[WORK REQUEST]
Reproduce the listing word for word, leaving every picture behind.

[EXERCISE INPUT]
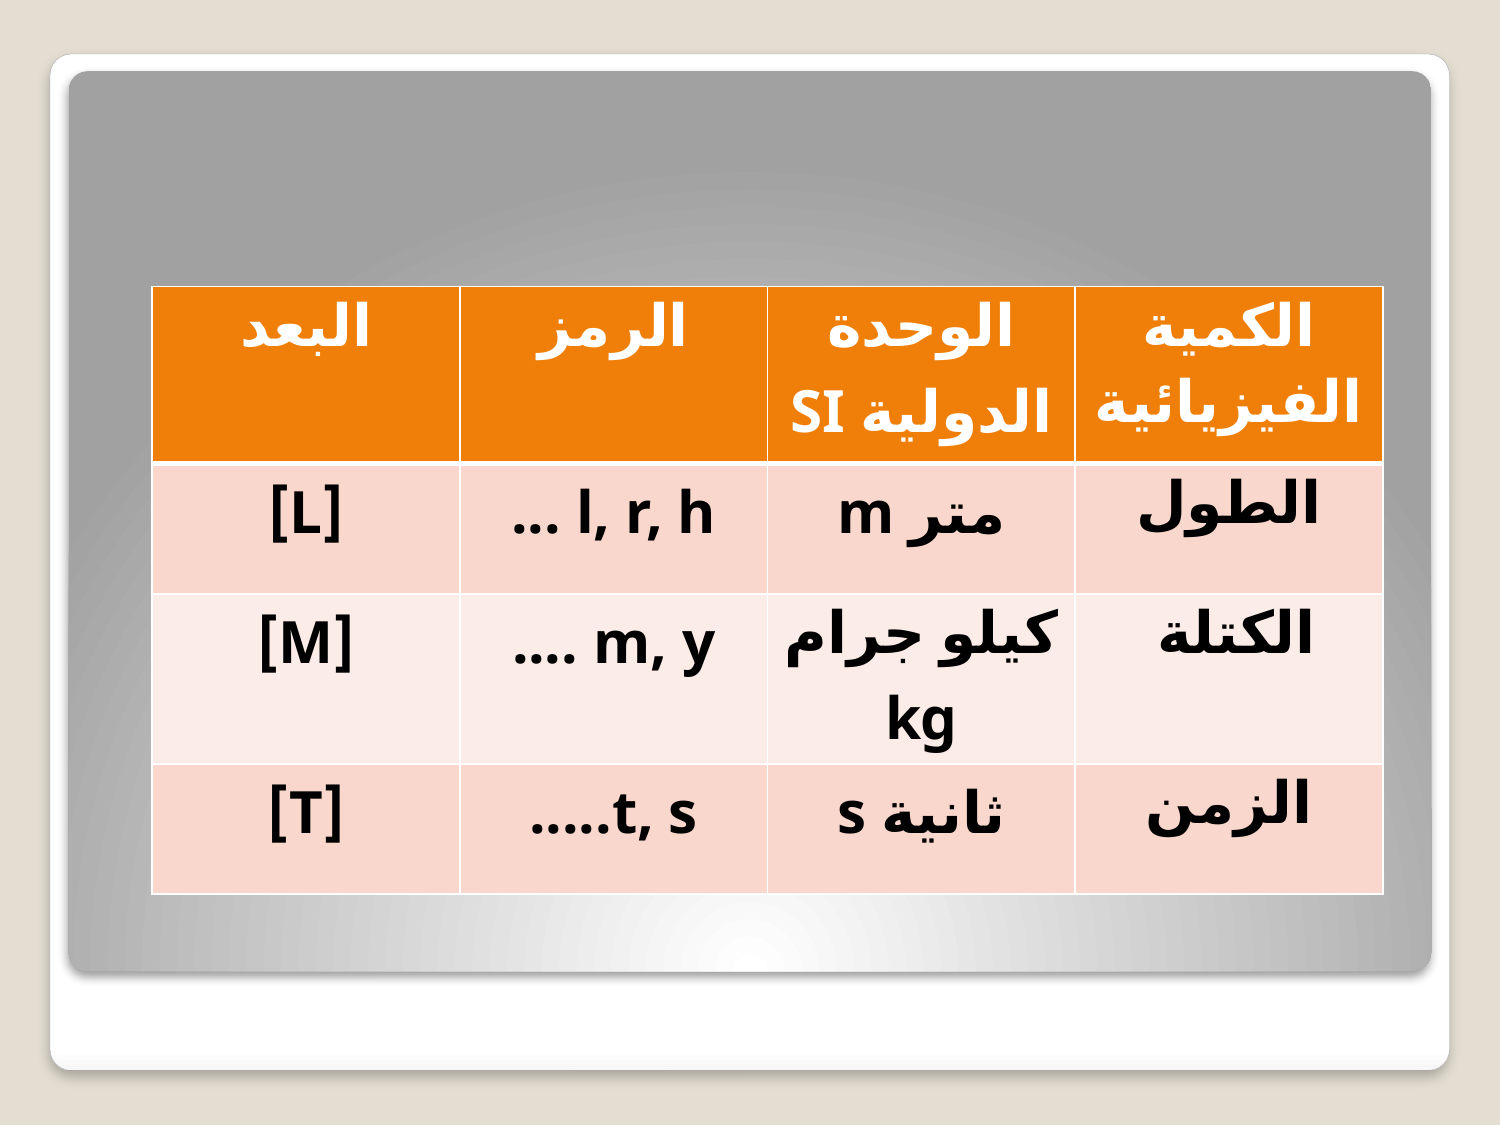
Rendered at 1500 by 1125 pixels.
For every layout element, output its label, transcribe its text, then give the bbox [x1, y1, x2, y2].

table_cell [M] [153, 595, 459, 763]
table_cell l, r, h ... [461, 466, 767, 593]
table_cell متر m [768, 466, 1074, 593]
table_cell [T] [153, 765, 459, 893]
table_cell كيلو جرام kg [768, 595, 1074, 763]
table_cell m, y .... [461, 595, 767, 763]
table_cell الكتلة [1076, 595, 1382, 763]
table_header الوحدة الدولية SI [768, 287, 1074, 461]
table_cell ثانية s [768, 765, 1074, 893]
table_header الرمز [461, 287, 767, 461]
table_cell الطول [1076, 466, 1382, 593]
table_header البعد [153, 287, 459, 461]
table_cell الزمن [1076, 765, 1382, 893]
table_header الكمية الفيزيائية [1076, 287, 1382, 461]
table_cell t, s..... [461, 765, 767, 893]
table_cell [L] [153, 466, 459, 593]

[WRITTEN ANSWER]
Rendered at 1500 by 1125 pixels.
For every layout element, output its label, transcribe its text, then give the bbox [x1, y1, x2, y2].

table_cell [M] [153, 595, 459, 763]
table_cell l, r, h ... [461, 466, 767, 593]
table_cell متر m [768, 466, 1074, 593]
table_cell [T] [153, 765, 459, 893]
table_cell كيلو جرام kg [768, 595, 1074, 763]
table_cell m, y .... [461, 595, 767, 763]
table_cell الكتلة [1076, 595, 1382, 763]
table_header الوحدة الدولية SI [768, 287, 1074, 461]
table_cell ثانية s [768, 765, 1074, 893]
table_header الرمز [461, 287, 767, 461]
table_cell الطول [1076, 466, 1382, 593]
table_header البعد [153, 287, 459, 461]
table_cell الزمن [1076, 765, 1382, 893]
table_header الكمية الفيزيائية [1076, 287, 1382, 461]
table_cell t, s..... [461, 765, 767, 893]
table_cell [L] [153, 466, 459, 593]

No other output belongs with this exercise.